Please let’s note the last part of verse 8 above. It says Noah found grace in the eyes of the Lord. I particularly love the Message Bible translation of this verse: “But Noah was different. GOD liked what he saw in Noah.” Are
you different? Is God likely to like what he’s seeing in you? The Life
Application Bible renders that same verse this way: “Noah was a pleasure to the Lord.” Are you a pleasure to the Lord? Or are you simply being a pleasure to that strange trinity that many currently worship – me, myself and I?
This question is important because, every flood of evil is unfailingly followed by the cleansing flood of God. The current flood of evil in our nation manifesting in the unabashed celebration of fraud, illegality, abuse of power and sundry vulgarities will inexorably be followed by the flood of God. And our nation will be the better for it.
We saw that in the experience of Noah’s time. The flood of God came; the tide turned. Noah and his family, who most certainly were the butt of many cruel jokes; who were fit only for the oddities page and never for the celebrity pages of newspapers, became God’s celebrities; they became God’s partner in the onerous task of rebuilding the world. So, of course, will it be for the minority presently tediously swimming against the powerful current of evil in the land. They would be God?s partners in rebuilding our land.

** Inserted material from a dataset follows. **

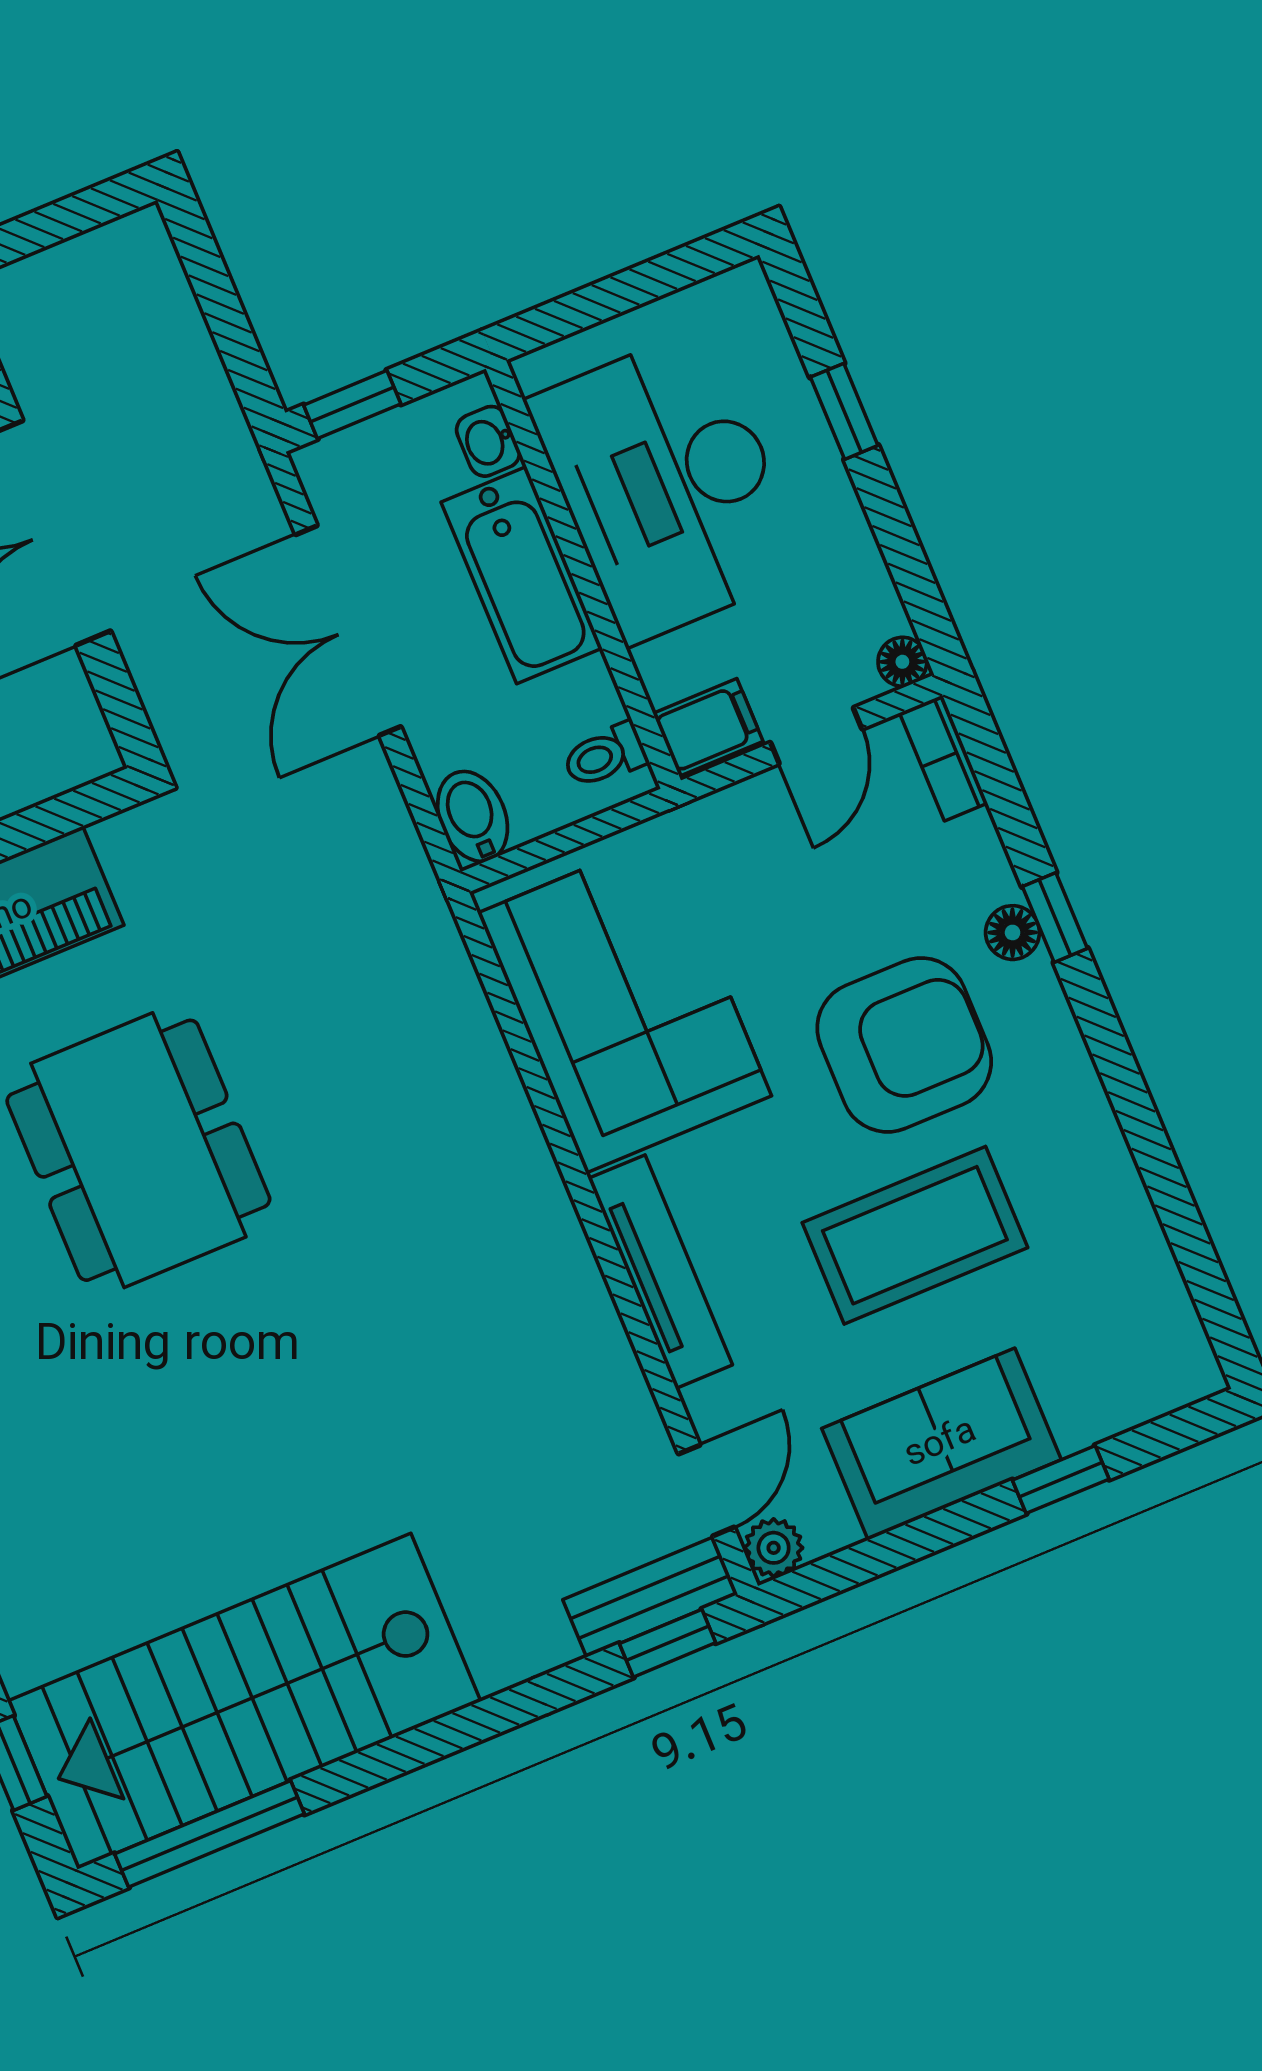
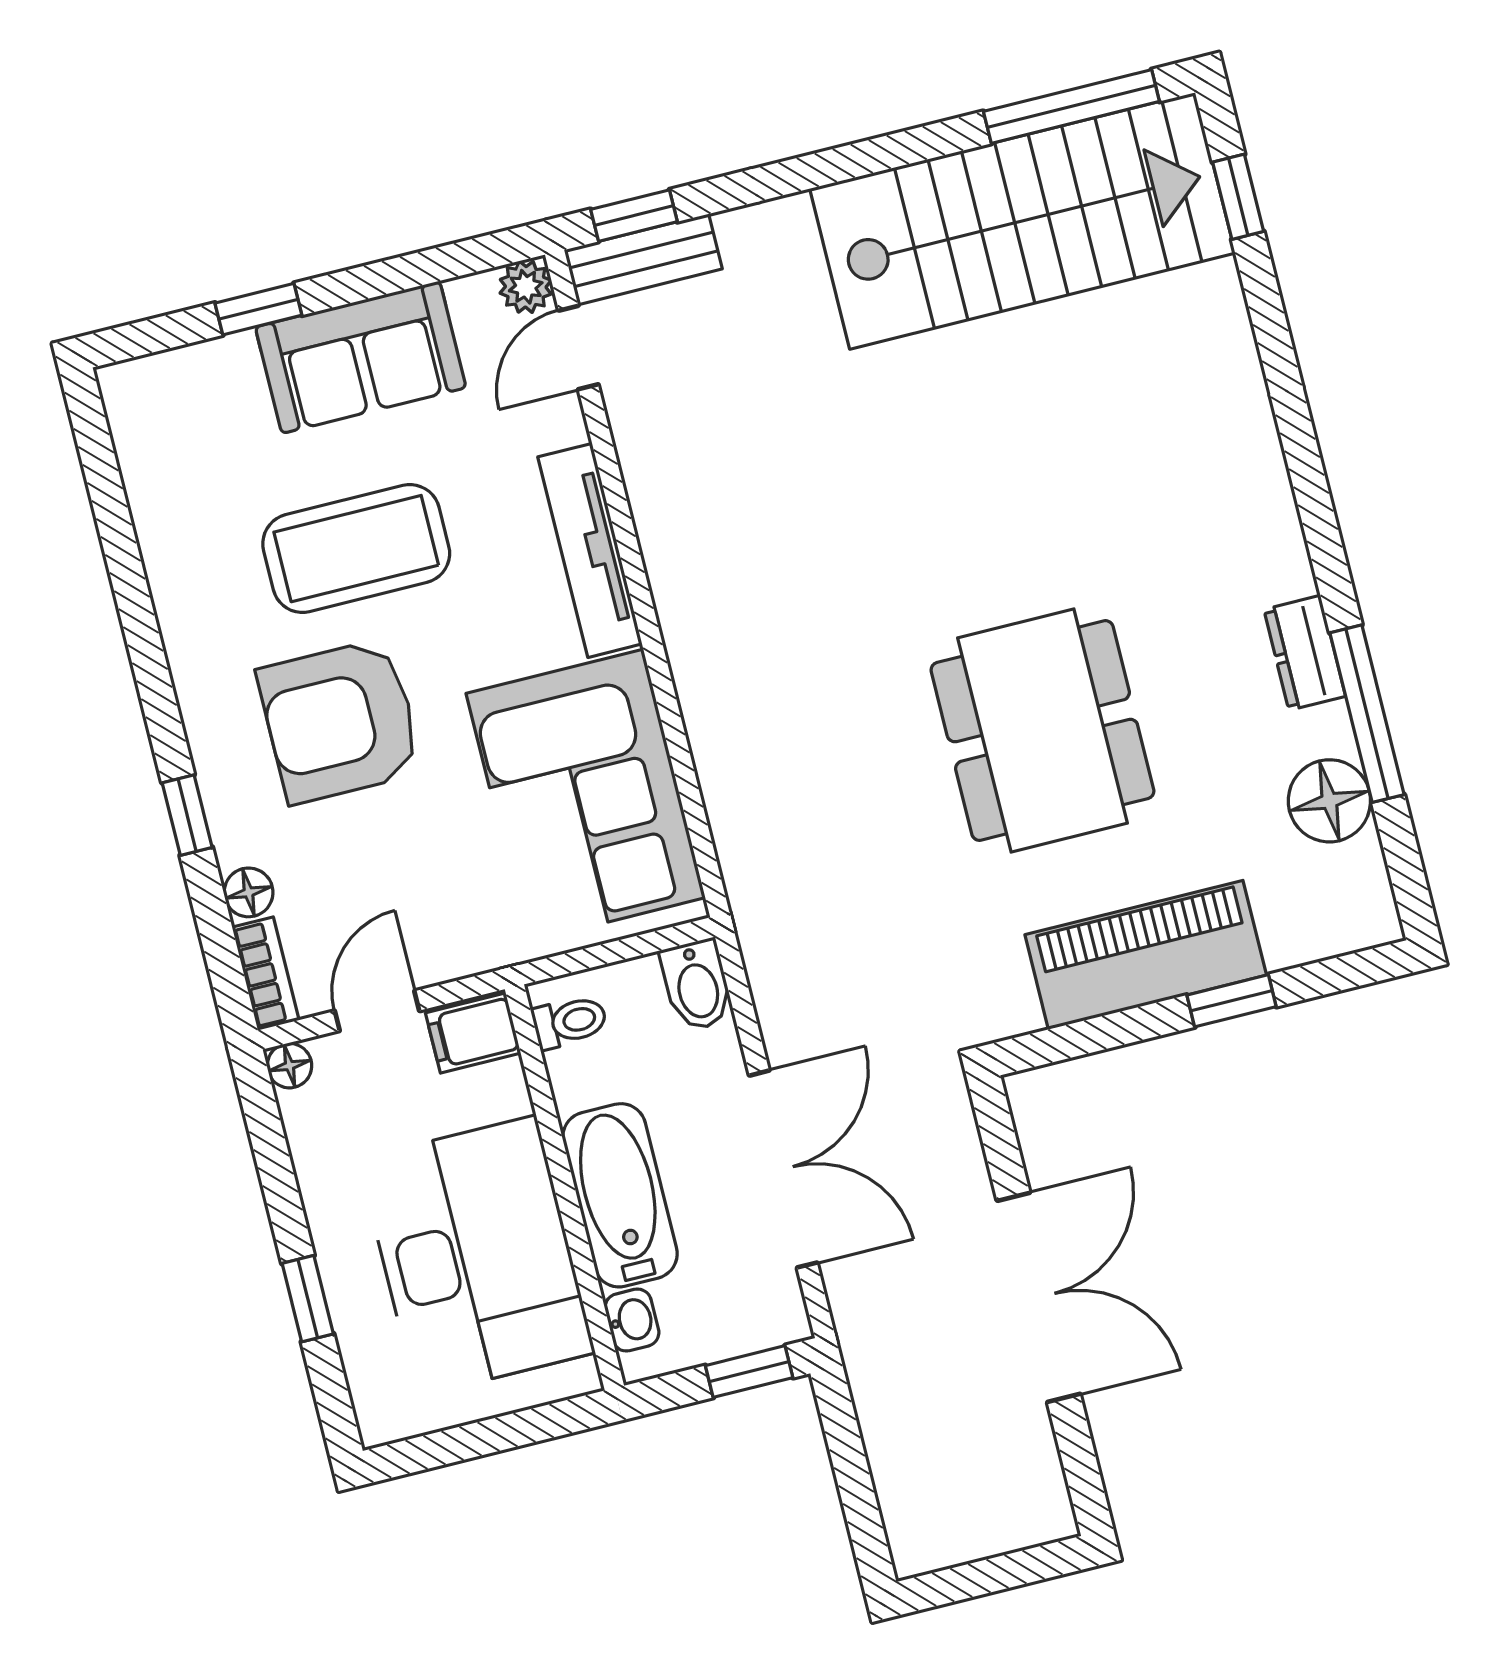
floor lamp: (1013, 933) -> (249, 892), moved

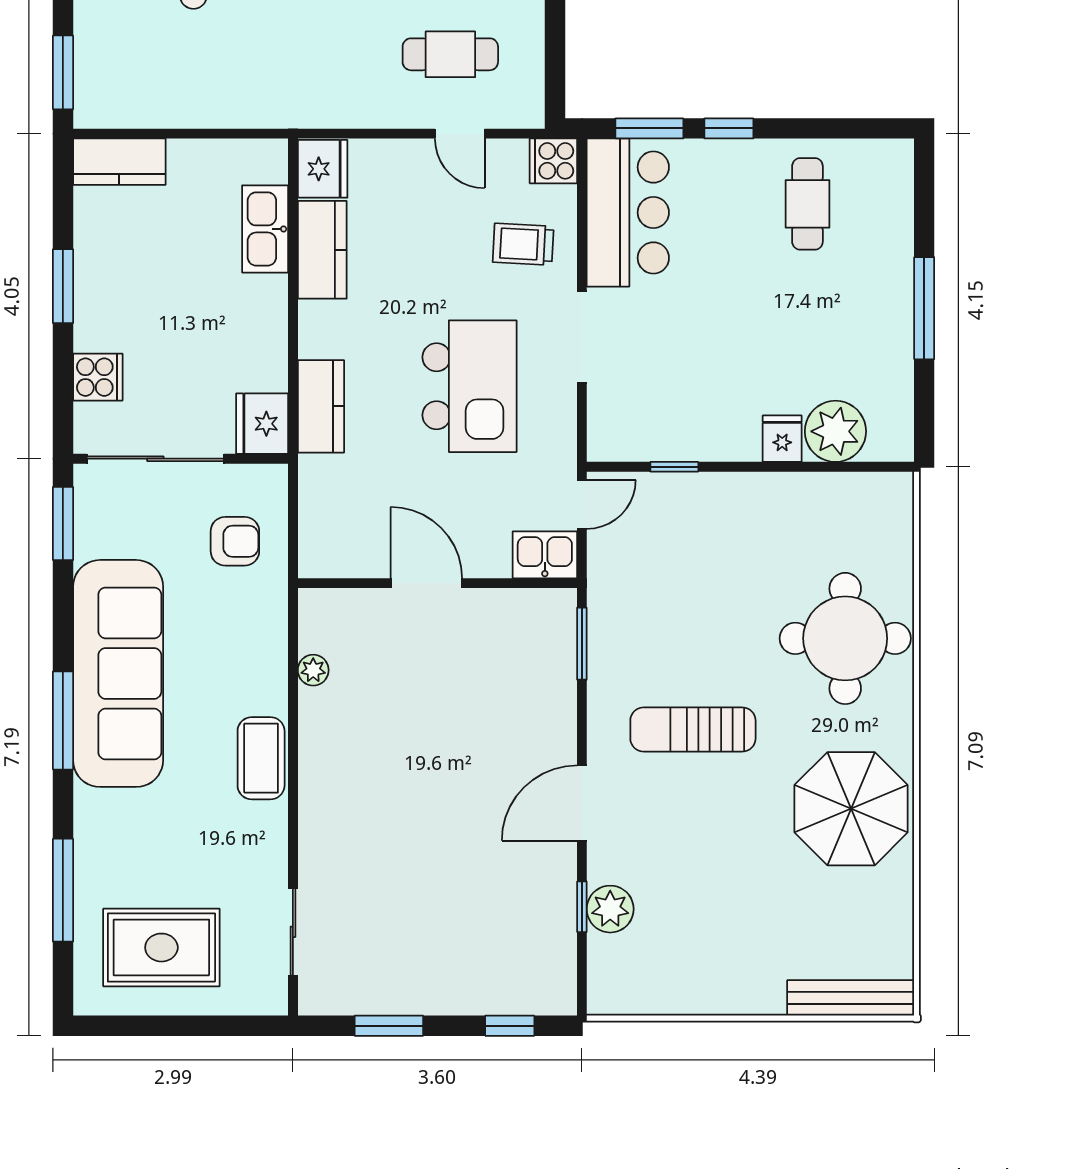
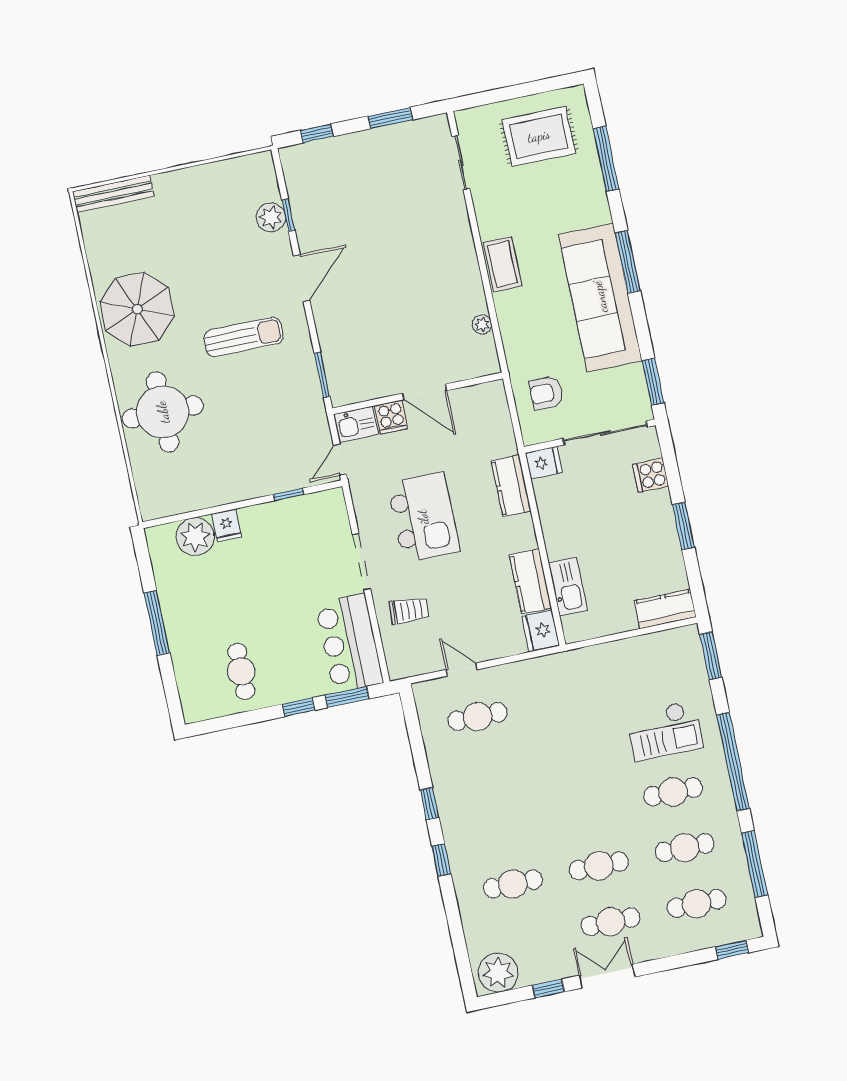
cooker: (553, 161) -> (391, 417), moved, turned 90
kitchen island: (469, 386) -> (423, 517), turned 180
fridge: (262, 424) -> (544, 463), width x0.72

Everything God does follows a pattern and is according a Kingdom principle. Nigeria’s case will not be different. The evil that’s been currently touted as our culture; the perfidy that’s been projected as a foundation upon which we can move the nation forward?; the on-going attempt to employ a reasonably good builder to build on quicksand will fail.
Mercifully we are in the dispensation of grace and the Noahic covenant symbolized by the occasional occurrences of the rainbow assures that the world would never again be wiped out by floods of water. But the floods of righteousness will yet come and it will sweep away all inequities, all injustices and all violence done to the psyche of God’s people. And God help the perpetrators and beneficiaries of these things. It is then and only then that Nigeria shall take her place in the end-time plans of God. Beware the flood to come.